The Latency Numbers Engineers Quote Are Two Decades Old

Every working engineer has encountered some version of the list. L1 cache reference: 0.5 nanoseconds. Main memory access: 100 nanoseconds. SSD random read: 150 microseconds. The numbers circulate in onboarding docs, conference talks, and system design interviews as if they were physical constants, like the speed of light or the charge of an electron. They are not. They are a snapshot of hardware from around 2004, and building 2024 systems around them is a quiet form of technical malpractice.

The Origin and the Drift

The canonical version of these numbers is attributed to Jeff Dean of Google, who compiled them as a practical heuristic for distributed systems thinking. The intent was sound: give engineers an intuitive feel for the orders-of-magnitude differences between storage tiers. That intuition still has value. The specific numbers have not aged gracefully.

Modern NVMe SSDs regularly achieve random read latencies under 100 microseconds, with high-end drives pushing below 20 microseconds. The original figure assumed SATA-era flash. Main memory latency figures similarly reflect DDR2-era DRAM. Contemporary DDR5 with well-tuned prefetching behaves differently enough to matter in latency-sensitive code paths. Network round trips within a single AWS availability zone routinely come in under 200 microseconds in practice, a figure that would have looked implausibly optimistic when Dean’s list was being photocopied.

None of this is secret information. Hardware vendors publish it. Benchmarking tools measure it. Yet the old numbers persist in slide decks and documentation with the authority of scripture.

Architecture Decisions Calcify Around Bad Data

This would be a minor academic annoyance if stale latency assumptions stayed in introductory materials. They don’t. They propagate into real design choices.

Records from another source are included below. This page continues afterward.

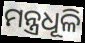
ମନ୍ତ୍ରଧୂଳି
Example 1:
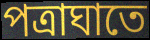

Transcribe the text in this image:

পত্রাঘাতে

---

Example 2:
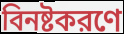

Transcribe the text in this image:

বিনষ্টকরণে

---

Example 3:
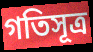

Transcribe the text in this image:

গতিসূত্র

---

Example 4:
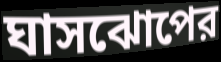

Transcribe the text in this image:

ঘাসঝোপের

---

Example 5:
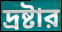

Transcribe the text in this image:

দ্রষ্টার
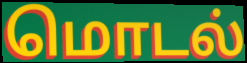
மொடல்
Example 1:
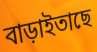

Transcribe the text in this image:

বাড়াইতাছে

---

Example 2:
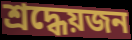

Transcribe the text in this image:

শ্রদ্ধেয়জন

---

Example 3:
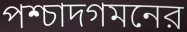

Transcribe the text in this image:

পশ্চাদগমনের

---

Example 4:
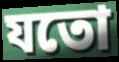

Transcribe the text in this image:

যতো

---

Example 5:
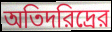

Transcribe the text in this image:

অতিদরিদ্রের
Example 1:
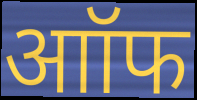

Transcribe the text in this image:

आॉफ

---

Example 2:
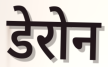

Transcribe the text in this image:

डेरोन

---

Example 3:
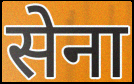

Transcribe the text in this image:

सेना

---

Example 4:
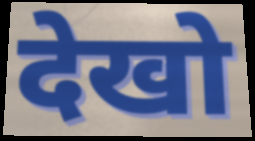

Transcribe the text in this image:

देखो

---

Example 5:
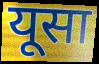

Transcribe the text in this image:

यूसा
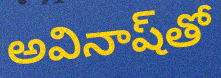
అవినాష్‌తో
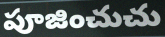
పూజించుచు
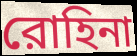
রোহিনা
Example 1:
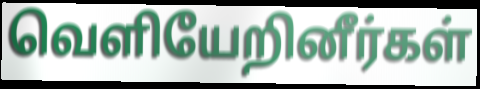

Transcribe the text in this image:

வெளியேறினீர்கள்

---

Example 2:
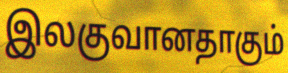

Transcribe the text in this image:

இலகுவானதாகும்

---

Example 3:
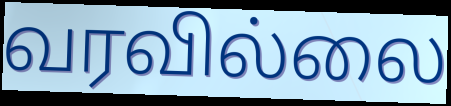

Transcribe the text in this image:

வரவில்லை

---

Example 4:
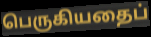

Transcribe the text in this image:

பெருகியதைப்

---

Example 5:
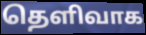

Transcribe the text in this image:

தெளிவாக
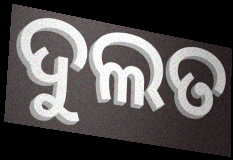
ଦୁଲତ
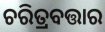
ଚରିତ୍ରବତ୍ତାର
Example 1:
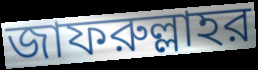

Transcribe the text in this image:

জাফরুল্লাহর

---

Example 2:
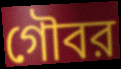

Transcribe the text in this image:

গৌবর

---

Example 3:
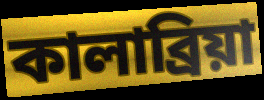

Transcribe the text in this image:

কালাব্রিয়া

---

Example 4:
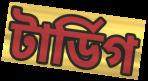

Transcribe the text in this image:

টার্ডিগ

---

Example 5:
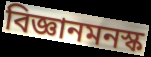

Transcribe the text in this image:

বিজ্ঞানমনস্ক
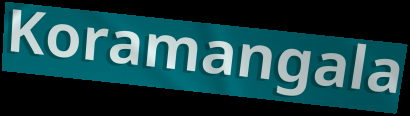
Koramangala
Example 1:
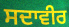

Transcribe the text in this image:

ਸਦਾਵੀਰ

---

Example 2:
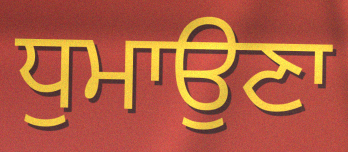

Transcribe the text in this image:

ਧੁਮਾਉਣਾ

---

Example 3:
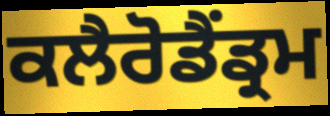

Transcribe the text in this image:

ਕਲੈਰੋਡੈਂਡ੍ਰਮ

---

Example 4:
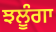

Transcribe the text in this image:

ਝਲੂੰਗਾ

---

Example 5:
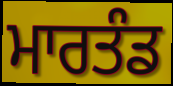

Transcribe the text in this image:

ਮਾਰਤੰਡ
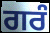
ਗਰੰ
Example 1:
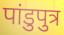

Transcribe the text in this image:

पांडुपुत्र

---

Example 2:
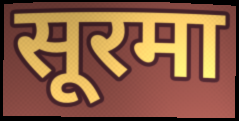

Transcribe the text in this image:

सूरमा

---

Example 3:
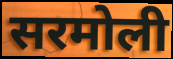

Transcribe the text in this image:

सरमोली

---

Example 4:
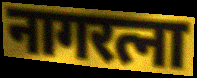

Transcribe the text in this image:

नागरत्ना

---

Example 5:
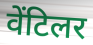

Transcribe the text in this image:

वेंटिलर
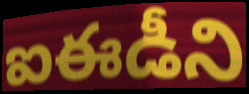
ఐఈడీని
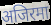
अजिरमा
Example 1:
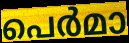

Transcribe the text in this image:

പെർമാ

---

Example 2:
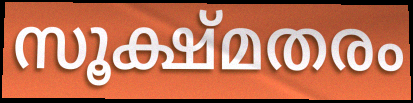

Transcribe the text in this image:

സൂക്ഷ്മതരം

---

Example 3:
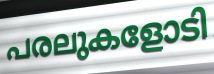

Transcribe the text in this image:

പരലുകളോടി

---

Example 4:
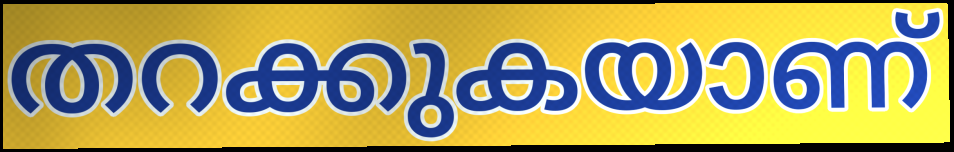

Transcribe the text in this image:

തറക്കുകയാണ്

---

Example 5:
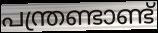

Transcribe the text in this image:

പന്ത്രണ്ടാണ്ട്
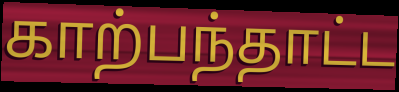
காற்பந்தாட்ட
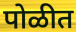
पोळीत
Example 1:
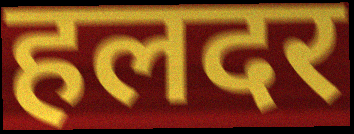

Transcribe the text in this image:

हलदर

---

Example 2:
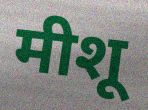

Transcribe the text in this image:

मीशू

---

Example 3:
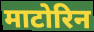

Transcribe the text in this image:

माटोरिन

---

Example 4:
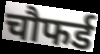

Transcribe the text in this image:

चौफर्ड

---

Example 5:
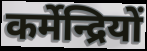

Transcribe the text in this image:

कर्मेन्द्रियों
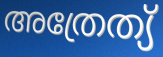
അത്രേത്യ്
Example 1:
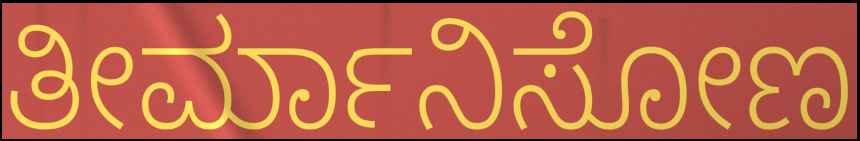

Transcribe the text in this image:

ತೀರ್ಮಾನಿಸೋಣ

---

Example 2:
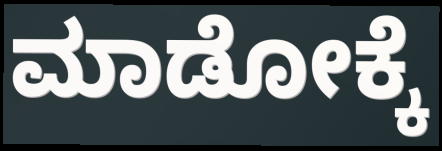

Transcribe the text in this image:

ಮಾಡೋಕ್ಕೆ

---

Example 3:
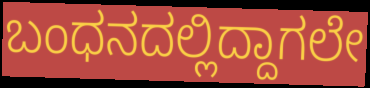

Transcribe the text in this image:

ಬಂಧನದಲ್ಲಿದ್ದಾಗಲೇ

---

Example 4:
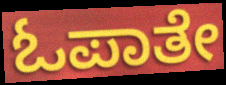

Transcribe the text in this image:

ಓಪಾತೇ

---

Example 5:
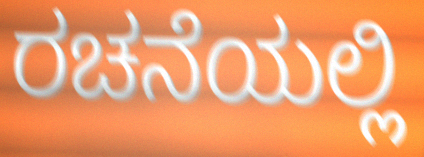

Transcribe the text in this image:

ರಚನೆಯಲ್ಲಿ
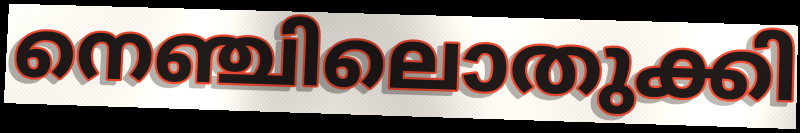
നെഞ്ചിലൊതുക്കി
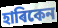
হাৰিকেন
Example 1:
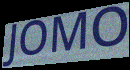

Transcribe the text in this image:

JOMO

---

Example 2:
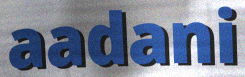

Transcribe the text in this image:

aadani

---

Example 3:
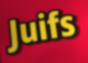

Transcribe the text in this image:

Juifs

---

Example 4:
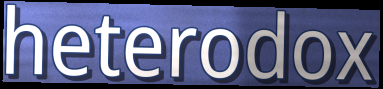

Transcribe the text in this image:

heterodox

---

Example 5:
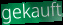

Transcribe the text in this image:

gekauft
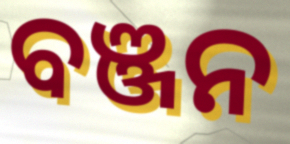
ବଞ୍ଜନ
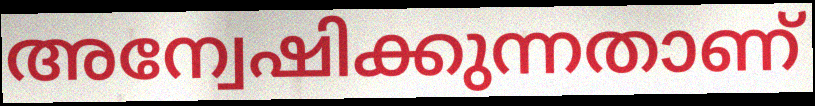
അന്വേഷിക്കുന്നതാണ്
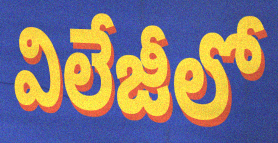
విలేజీలో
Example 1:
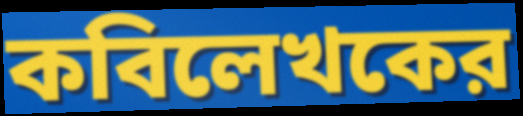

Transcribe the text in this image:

কবিলেখকের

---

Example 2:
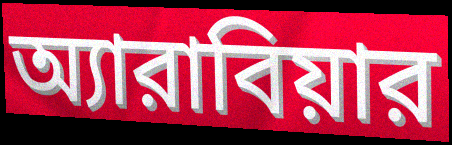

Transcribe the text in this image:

অ্যারাবিয়ার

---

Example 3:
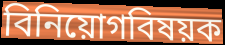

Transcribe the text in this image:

বিনিয়োগবিষয়ক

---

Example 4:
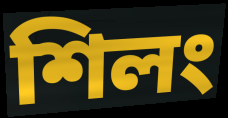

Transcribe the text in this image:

শিলং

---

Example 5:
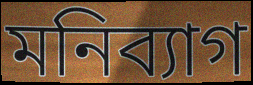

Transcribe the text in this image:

মনিব্যাগ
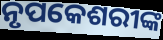
ନୃପକେଶରୀଙ୍କ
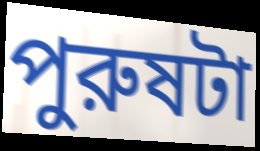
পুরুষটা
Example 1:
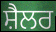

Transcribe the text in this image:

ਸ਼ੈਲਰ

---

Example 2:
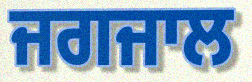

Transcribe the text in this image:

ਜਗਜਾਲ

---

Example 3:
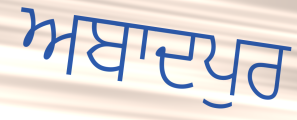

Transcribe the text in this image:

ਅਬਾਦਪੁਰ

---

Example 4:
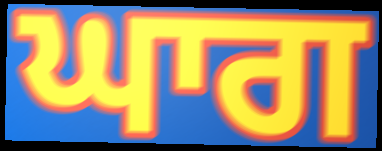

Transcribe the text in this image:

ਘਾਗ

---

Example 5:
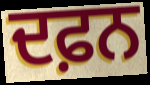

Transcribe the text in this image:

ਦਫ਼ਨ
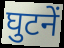
घुटनें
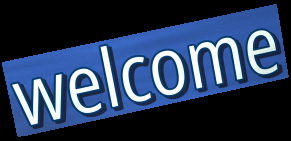
welcome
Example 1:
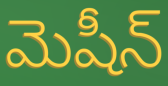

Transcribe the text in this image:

The classic argument for avoiding network calls in hot code paths was built on latency ratios that have shifted considerably. The case for aggressive in-process caching weakens when the “slow” alternative has gotten three to five times faster. Decisions about whether to colocate services, whether to use a remote cache versus a local one, whether a synchronous database call is acceptable inside a request handler: all of these hinge on latency estimates, and all of them can go quietly wrong when those estimates are two decades stale.

The deeper problem is that wrong numbers don’t announce themselves. An architecture built on outdated assumptions usually works. It just works worse than it should, and the gap between expected and actual performance gets rationalized away or blamed on application code rather than the model underneath.

The Interview Loop Keeps the Myth Alive

System design interviews are, at this point, the primary vector for transmitting these numbers to new engineers. Candidates are expected to recite approximate latency figures on demand, and interviewers who learned the numbers in 2008 are evaluating answers against a benchmark they’ve never updated.

The feedback loop is self-sealing. Candidates who internalize the numbers get hired. Hired engineers use the numbers in their own designs. Those engineers eventually conduct interviews and reward candidates who know the numbers. The content of the list is never interrogated because knowing the list is treated as a proxy for engineering competence rather than as a starting point for actual measurement.

This is how a generation of engineers ends up with a mental model of hardware that is accurate the way a 2004 road atlas is accurate: mostly right about the interstate highways, useless for finding anything built in the last decade.

The Counterargument

The obvious defense of the old numbers is that the orders of magnitude still hold. Cache is still faster than RAM, RAM is still faster than SSD, SSD is still faster than disk, local is still faster than network. The intuition the numbers are meant to build remains valid even if the specific figures are off.

This is partially true and mostly beside the point. When you’re deciding whether to add a caching layer, the order of magnitude matters less than the actual ratio. If you believe an SSD random read costs 150 microseconds when it actually costs 25, you may add caching that costs more in complexity than it saves in latency. Worse, you may fail to push back on an architecture that assumes caching is mandatory when modern storage could serve the use case directly. The orders of magnitude give you a map of the territory; the actual numbers tell you whether the journey is worth taking.

There is also something worth examining in the appeal to orders-of-magnitude thinking as a substitute for measurement. Systems that perform badly in production almost always do so because of specific numbers in specific contexts, not because an engineer failed to understand that disk is slower than RAM.

Measure the System You Actually Have

The fix is not to memorize a new table of numbers, though publishing and teaching current figures would be a reasonable start. The fix is to treat latency as an empirical question about a specific system rather than a constant to be looked up.

This means benchmarking the actual storage hardware in your production environment. It means measuring inter-service call latency in your specific network topology rather than reasoning from generic figures. It means building the habit of checking assumptions against reality before encoding them into architecture.

Jeff Dean’s list was a tool for thinking, not a specification. The engineers who understood it that way got the most out of it. The ones who treated it as received truth have been making decisions based on hardware that went end-of-life before the iPhone existed.

Your mental model of computer hardware has an expiration date. For most working engineers, that date passed a while ago.